Certification Problem

Input (TPDB TRS_Standard/Transformed_CSR_04/PEANO_nosorts_GM)

The rewrite relation of the following TRS is considered.

a__and(tt,X)	→	mark(X)	(1)
a__plus(N,0)	→	mark(N)	(2)
a__plus(N,s(M))	→	s(a__plus(mark(N),mark(M)))	(3)
mark(and(X1,X2))	→	a__and(mark(X1),X2)	(4)
mark(plus(X1,X2))	→	a__plus(mark(X1),mark(X2))	(5)
mark(tt)	→	tt	(6)
mark(0)	→	0	(7)
mark(s(X))	→	s(mark(X))	(8)
a__and(X1,X2)	→	and(X1,X2)	(9)
a__plus(X1,X2)	→	plus(X1,X2)	(10)

Property / Task

Prove or disprove termination.

Answer / Result

Yes.

Proof (by AProVE @ termCOMP 2023)

1 Rule Removal

Using the linear polynomial interpretation over the naturals

[a__and(x₁, x₂)]	=	1 · x₁ + 2 · x₂
[tt]	=	2
[mark(x₁)]	=	1 · x₁
[a__plus(x₁, x₂)]	=	1 · x₁ + 2 · x₂
[0]	=	0
[s(x₁)]	=	1 · x₁
[and(x₁, x₂)]	=	1 · x₁ + 2 · x₂
[plus(x₁, x₂)]	=	1 · x₁ + 2 · x₂

all of the following rules can be deleted.

a__and(tt,X)

→

mark(X)

(1)

1.1 Rule Removal

Using the Knuth Bendix order with w0 = 1 and the following precedence and weight functions

prec(0)	=	2		weight(0)	=	1
prec(tt)	=	6		weight(tt)	=	1
prec(mark)	=	7		weight(mark)	=	0
prec(s)	=	0		weight(s)	=	1
prec(a__plus)	=	4		weight(a__plus)	=	0
prec(and)	=	1		weight(and)	=	0
prec(a__and)	=	5		weight(a__and)	=	0
prec(plus)	=	3		weight(plus)	=	0

all of the following rules can be deleted.
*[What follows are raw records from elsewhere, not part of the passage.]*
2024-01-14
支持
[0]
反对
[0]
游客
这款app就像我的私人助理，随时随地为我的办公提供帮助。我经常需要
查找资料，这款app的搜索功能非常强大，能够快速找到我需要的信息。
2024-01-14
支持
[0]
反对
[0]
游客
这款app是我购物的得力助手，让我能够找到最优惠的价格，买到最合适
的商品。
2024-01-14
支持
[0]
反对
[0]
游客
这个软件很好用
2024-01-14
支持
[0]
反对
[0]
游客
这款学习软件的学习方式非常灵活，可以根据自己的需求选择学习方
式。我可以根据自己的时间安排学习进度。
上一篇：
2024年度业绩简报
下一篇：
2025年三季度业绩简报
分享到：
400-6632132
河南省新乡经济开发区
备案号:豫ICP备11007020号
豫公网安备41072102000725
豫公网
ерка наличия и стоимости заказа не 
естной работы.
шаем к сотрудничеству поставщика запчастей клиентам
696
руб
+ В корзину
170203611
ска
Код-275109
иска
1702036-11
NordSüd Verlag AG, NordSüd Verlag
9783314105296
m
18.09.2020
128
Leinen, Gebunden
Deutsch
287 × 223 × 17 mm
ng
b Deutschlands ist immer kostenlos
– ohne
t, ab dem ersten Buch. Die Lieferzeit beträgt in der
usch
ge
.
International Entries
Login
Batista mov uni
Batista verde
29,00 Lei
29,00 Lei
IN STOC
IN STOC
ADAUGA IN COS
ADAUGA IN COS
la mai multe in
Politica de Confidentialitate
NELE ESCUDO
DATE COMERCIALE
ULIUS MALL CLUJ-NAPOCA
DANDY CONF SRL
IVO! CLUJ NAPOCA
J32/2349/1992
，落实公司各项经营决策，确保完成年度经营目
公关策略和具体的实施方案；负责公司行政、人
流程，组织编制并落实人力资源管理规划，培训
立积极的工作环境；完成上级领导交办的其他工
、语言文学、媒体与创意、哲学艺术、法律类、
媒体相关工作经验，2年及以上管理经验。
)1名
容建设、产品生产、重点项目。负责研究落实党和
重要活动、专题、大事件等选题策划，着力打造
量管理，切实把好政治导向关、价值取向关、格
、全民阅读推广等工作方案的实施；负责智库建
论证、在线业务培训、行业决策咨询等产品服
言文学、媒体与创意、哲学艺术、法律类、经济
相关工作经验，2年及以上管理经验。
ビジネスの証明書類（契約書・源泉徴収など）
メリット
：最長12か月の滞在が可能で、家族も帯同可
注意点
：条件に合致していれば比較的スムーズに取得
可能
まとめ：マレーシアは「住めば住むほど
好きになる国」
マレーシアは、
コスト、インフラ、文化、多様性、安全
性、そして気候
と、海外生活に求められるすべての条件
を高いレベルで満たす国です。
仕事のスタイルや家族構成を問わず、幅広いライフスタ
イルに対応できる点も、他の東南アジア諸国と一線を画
a__plus(N,0)	→	mark(N)	(2)
a__plus(N,s(M))	→	s(a__plus(mark(N),mark(M)))	(3)
mark(and(X1,X2))	→	a__and(mark(X1),X2)	(4)
mark(plus(X1,X2))	→	a__plus(mark(X1),mark(X2))	(5)
mark(tt)	→	tt	(6)
mark(0)	→	0	(7)
mark(s(X))	→	s(mark(X))	(8)
a__and(X1,X2)	→	and(X1,X2)	(9)
a__plus(X1,X2)	→	plus(X1,X2)	(10)

1.1.1 R is empty

There are no rules in the TRS. Hence, it is terminating.